*** Opening of EXCERPT PROVIDED ***

Kokstad is a town in the Harry Gwala District Municipality of KwaZulu-Natal Province, South Africa. Kokstad is named after the Griqua chief Adam Kok III who settled here in 1863. Kokstad is the capital town of the East Griqualand region, as it is also the biggest town in this region. It was built around Mount Currie, a local mountain range, by the city's founder Adam Kok III, for whom the town is named. Stad is the Dutch and Afrikaans word for "city".

The town is built on the outer slopes of the Drakensberg and is 1,302 m above sea level. Behind it Mount Currie rises to a height of 2,224 m.

It is a centre for cheese and other dairy products.

Kokstad has the N2 Highway south of the town's CBD. The R56 leads from Kokstad to Cedarville (45 km), Matatiele (68 km) and Maluti leading to the border of Lesotho. The R617 is also a bisecting route leading from Kokstad to Underberg (109 km), Swartberg (41 km) and Bulwer (147 km).

The N2, the national route, leads from Kokstad to the east to Port Shepstone (175 km), Durban (380 km) and to the south Mount Ayliff (57 km), Mthatha (180 km), East London (419 km) and Qonce (447 km).

Kokstad is 10 km from the Eastern Cape border on the N2.

The majority of residents can speak IsiXhosa as well as IsiZulu.

Kokstad has no rural villages to date. It is a farming community with majority of its countryside land being cattle farms or residential farms.

History 
In 1820 the Griqua tribe which lived in Griquatown (in central South Africa) split and under the leadership of Adam Kok III, descendant of the former cook who established the tribe, one section first moved to Philippolis (southern Free State). In 1861 several hundred Griquas moved across the Drakensberg down the Ongeluks Nek to the vicinity of modern Kokstad. They moved because of the growing confrontation they faced with the Voortrekkers who had moved north of the Orange River to escape the laws of the British. The Voortrekkers, largely Dutch, secured leases over Griqua land and then refused to return the land at the end of the lease. The Big Hole of Kimberley was at the centre of controversy over one such lease.

The Griquas were forced to travel over the Drakensberg into a region earlier devastated by the great Zulu King, Shaka—thus its name "Nomansland". By the time the Griquas arrived in their new promised land eighteen months later they were exhausted and most of their livestock had perished. The impoverished Griquas named the mountain where they settled Mount Currie after Sir Walter Currie who gave support to their effort to settle here. Once settled their leader, Adam Kok, renamed their new land East Griqualand. Every male Griqua who settled in East Griqualand was able to secure a  farm, but most of them sold their land cheaply to white settlers and squandered their money. The Rev William Dower in his 1902 book The Early Annals of Kokstad describes in great detail how cheaply the Griqua gave their farms away.

When, in 1869, the Reverend William Dower was asked by the Griqua to establish a mission, he agreed on condition that they resettle in a more suitable place on the banks of the Mzimhlava river.

Two prominent European settlers George Brisley and Donald Strachan played a major role in the early development of Kokstad and East Griqualand: their trading store, Strachan and Co, in 1874 introduced South Africa's first indigenous currency—a set of trade tokens which circulated across a wide region, covering an area the size of Ireland.

Confirmation that the Strachan and Co coins circulated as money in the region at this time comes from the local Standard Bank at Kokstad   and the managing director of Strachan and Co.

*** Close of EXCERPT PROVIDED ***

Can you update the Kokstad passage, starting at the words "Kokstad has no" and stopping after "one such lease.", so that "cattle farms" becomes "dairy farms"?

*** Opening of DATA BELOW ***

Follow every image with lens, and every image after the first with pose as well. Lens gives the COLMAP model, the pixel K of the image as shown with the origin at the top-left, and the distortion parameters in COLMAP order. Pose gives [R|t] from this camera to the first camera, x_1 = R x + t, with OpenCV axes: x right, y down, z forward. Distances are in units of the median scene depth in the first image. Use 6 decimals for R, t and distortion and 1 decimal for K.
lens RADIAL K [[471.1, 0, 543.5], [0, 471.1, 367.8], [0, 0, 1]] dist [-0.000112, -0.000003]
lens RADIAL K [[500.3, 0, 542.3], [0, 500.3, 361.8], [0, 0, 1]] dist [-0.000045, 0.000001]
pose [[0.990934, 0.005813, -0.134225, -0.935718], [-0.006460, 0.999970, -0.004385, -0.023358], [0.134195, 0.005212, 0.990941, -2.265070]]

*** Close of DATA BELOW ***

WRITTEN SOLUTION:
Kokstad has no rural villages to date. It is a farming community with majority of its countryside land being dairy farms or residential farms.

History 
In 1820 the Griqua tribe which lived in Griquatown (in central South Africa) split and under the leadership of Adam Kok III, descendant of the former cook who established the tribe, one section first moved to Philippolis (southern Free State). In 1861 several hundred Griquas moved across the Drakensberg down the Ongeluks Nek to the vicinity of modern Kokstad. They moved because of the growing confrontation they faced with the Voortrekkers who had moved north of the Orange River to escape the laws of the British. The Voortrekkers, largely Dutch, secured leases over Griqua land and then refused to return the land at the end of the lease. The Big Hole of Kimberley was at the centre of controversy over one such lease.